_The exercise:_
Using the passage on CPICS features, decide whether each statement below agrees with it, answering yes or no and quoting the deciding words. 1. CPICS keeps every full frame it records. 2. CPICS can image targets without trapping or pumping them. 3. Telecentric optics let magnification vary across the focal region.

____ Quoted text

Core Technology
Key Features
CPICS can capture small organisms and particles with high clarity by using darkfield illumination that highlights fine structure. It can image targets without trapping or pumping because water flows through an open imaging space. It can produce consistent size measurements because telecentric optics maintain stable magnification across the focal region. It can reduce data overload by saving only the cropped regions of interest rather than every full frame. It can support longer deployments using anti-fouling options such as ultraviolet exposure, optical-surface treatments, or mechanical cleaning methods.

________
____ Supplied entries

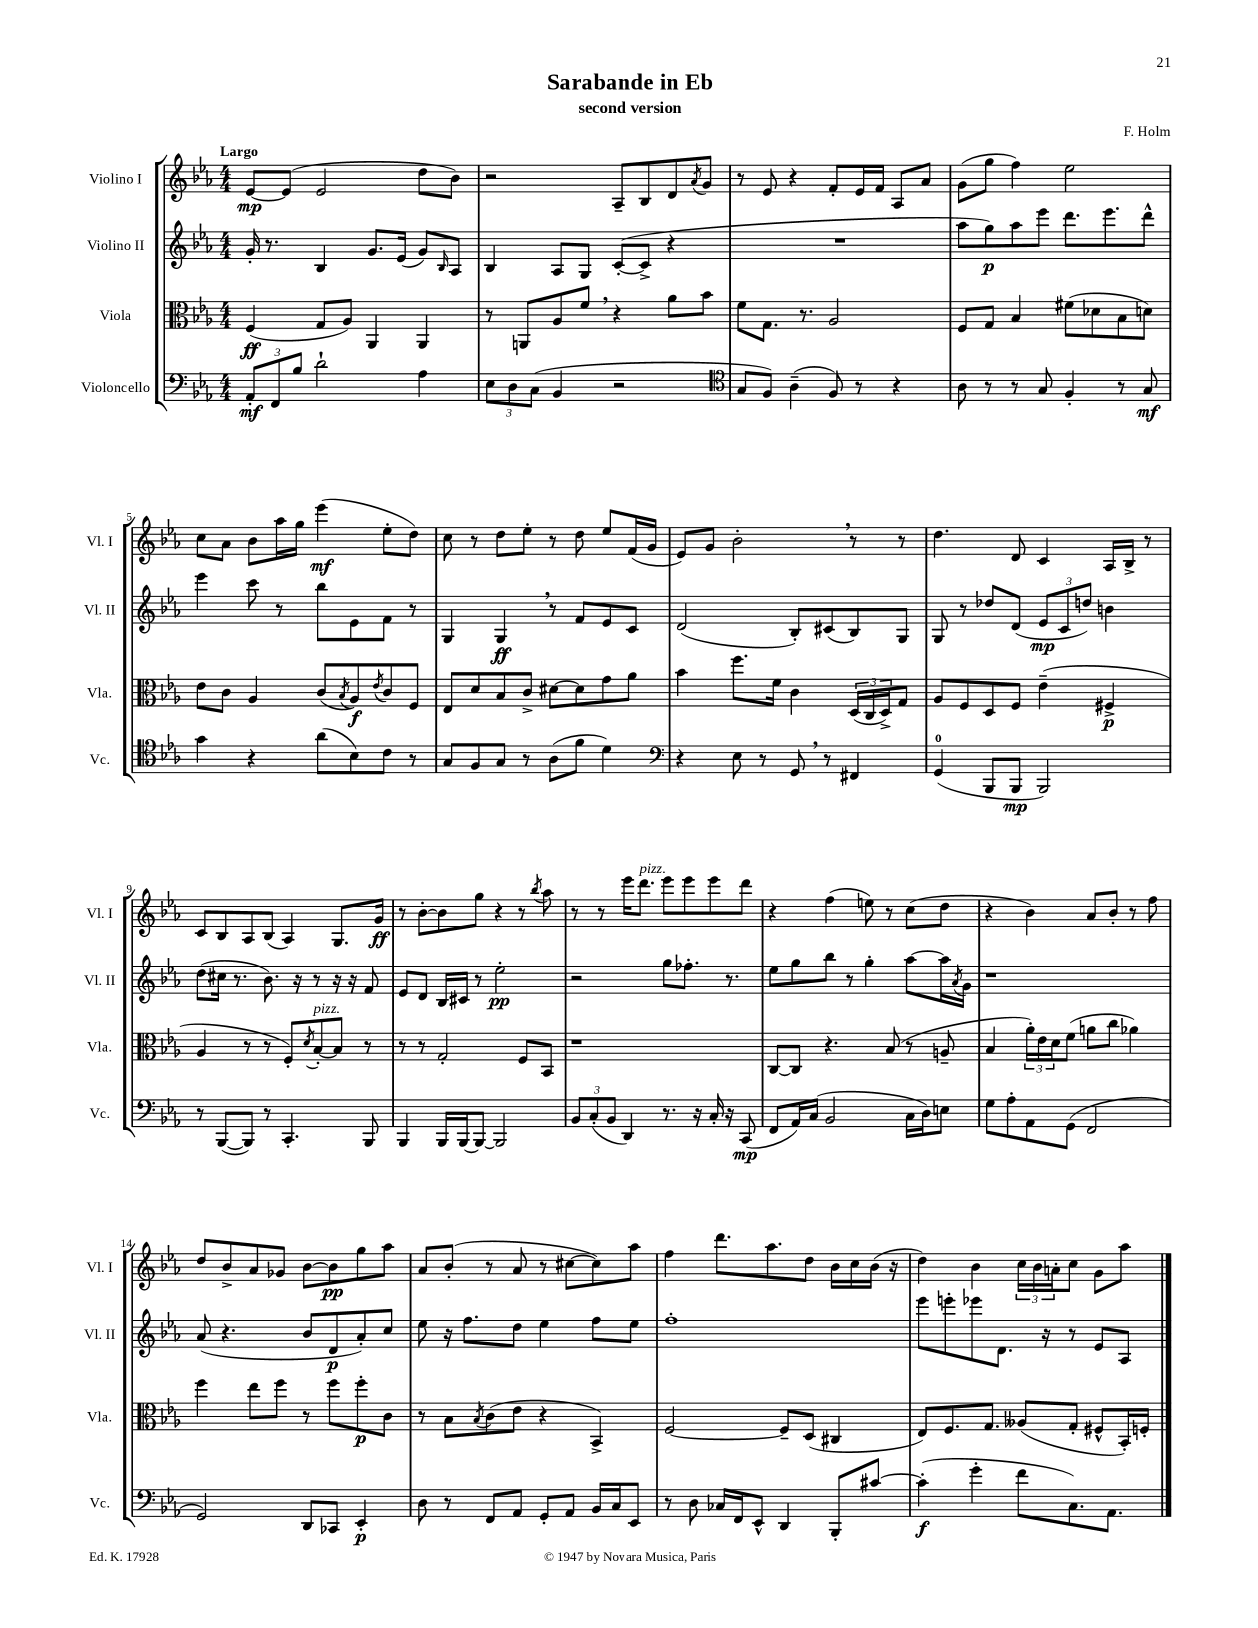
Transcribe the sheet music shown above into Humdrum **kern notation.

________
____ Supplied entries

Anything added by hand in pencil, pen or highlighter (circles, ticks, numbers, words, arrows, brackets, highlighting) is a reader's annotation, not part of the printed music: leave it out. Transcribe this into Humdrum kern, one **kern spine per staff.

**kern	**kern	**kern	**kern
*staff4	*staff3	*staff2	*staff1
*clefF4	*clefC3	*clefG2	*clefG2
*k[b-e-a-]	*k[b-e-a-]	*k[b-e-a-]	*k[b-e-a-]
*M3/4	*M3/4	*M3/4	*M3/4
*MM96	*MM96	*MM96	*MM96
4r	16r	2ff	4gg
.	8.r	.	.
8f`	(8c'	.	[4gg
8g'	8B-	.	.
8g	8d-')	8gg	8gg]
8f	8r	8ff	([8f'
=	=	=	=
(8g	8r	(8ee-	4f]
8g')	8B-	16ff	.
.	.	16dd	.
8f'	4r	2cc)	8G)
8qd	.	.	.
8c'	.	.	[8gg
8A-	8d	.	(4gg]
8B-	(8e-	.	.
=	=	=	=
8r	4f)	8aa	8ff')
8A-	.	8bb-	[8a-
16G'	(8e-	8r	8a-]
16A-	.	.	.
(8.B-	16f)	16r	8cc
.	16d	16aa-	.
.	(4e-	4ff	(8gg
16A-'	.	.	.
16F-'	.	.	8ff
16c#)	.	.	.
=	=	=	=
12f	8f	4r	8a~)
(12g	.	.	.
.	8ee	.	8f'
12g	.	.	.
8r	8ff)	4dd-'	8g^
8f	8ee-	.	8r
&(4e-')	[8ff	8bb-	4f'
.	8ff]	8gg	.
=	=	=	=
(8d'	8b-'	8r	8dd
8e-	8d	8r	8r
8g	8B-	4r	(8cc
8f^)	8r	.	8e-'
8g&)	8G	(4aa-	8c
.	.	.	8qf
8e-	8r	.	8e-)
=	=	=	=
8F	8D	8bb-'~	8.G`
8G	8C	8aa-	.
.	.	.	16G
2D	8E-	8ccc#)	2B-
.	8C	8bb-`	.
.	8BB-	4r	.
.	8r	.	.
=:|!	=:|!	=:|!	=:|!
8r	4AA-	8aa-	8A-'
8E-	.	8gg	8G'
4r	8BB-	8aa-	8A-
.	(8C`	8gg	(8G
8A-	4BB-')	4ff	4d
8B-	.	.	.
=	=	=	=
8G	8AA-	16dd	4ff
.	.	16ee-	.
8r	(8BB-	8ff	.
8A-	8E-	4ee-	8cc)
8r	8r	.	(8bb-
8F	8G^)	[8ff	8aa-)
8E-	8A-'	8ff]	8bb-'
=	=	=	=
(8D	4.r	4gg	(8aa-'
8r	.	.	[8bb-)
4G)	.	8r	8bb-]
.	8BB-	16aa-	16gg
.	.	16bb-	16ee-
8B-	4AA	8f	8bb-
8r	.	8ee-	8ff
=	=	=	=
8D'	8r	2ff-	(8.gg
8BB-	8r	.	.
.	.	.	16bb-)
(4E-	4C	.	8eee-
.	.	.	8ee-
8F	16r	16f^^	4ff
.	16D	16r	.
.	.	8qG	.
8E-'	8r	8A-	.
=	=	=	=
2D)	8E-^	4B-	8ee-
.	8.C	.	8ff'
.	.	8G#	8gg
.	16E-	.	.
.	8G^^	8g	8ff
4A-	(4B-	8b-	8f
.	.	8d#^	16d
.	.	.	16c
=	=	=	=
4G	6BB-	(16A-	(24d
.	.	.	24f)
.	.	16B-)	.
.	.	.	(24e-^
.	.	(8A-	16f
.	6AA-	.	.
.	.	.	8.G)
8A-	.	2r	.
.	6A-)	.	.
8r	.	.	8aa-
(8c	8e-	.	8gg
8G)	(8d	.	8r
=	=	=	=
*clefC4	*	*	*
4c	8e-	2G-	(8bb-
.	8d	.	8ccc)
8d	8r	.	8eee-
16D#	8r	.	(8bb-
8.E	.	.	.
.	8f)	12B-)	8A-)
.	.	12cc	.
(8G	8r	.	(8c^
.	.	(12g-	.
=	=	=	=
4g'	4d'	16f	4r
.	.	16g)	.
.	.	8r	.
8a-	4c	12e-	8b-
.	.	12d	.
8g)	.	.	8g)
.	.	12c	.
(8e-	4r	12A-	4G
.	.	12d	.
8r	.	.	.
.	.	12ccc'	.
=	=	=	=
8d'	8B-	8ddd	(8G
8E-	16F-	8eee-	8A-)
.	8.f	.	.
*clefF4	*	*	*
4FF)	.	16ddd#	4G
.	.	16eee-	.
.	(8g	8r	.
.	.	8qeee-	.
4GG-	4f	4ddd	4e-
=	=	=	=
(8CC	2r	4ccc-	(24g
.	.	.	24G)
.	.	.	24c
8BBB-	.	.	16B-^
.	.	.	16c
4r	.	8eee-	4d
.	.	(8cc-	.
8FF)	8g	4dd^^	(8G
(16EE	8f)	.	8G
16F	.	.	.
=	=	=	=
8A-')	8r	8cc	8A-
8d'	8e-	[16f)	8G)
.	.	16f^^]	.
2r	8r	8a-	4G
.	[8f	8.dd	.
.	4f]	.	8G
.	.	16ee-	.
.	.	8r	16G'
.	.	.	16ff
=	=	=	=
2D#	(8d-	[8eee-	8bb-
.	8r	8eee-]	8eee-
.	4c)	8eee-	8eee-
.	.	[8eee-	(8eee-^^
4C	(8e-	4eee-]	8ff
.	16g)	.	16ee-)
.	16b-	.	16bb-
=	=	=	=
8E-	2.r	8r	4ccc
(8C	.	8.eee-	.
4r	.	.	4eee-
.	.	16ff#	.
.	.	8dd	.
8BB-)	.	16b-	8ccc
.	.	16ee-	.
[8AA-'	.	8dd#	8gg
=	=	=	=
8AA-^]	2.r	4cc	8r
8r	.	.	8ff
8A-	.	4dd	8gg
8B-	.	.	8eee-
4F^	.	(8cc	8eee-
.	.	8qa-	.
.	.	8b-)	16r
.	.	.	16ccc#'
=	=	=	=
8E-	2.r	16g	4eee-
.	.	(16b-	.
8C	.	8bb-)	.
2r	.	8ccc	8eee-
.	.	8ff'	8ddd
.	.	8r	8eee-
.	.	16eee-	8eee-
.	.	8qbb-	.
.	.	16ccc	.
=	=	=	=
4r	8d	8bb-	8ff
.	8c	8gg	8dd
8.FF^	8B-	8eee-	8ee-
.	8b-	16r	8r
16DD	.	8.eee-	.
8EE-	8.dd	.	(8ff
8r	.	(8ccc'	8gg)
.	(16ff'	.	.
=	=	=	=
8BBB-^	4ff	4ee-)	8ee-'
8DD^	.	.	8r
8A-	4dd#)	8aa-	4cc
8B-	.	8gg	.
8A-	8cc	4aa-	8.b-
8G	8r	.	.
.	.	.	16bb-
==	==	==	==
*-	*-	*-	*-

________

_Answer below:_
1. No: "saving only the cropped regions of interest rather than every full frame"
2. Yes: "It can image targets without trapping or pumping because water flows through an open imaging space."
3. No: "telecentric optics maintain stable magnification across the focal region"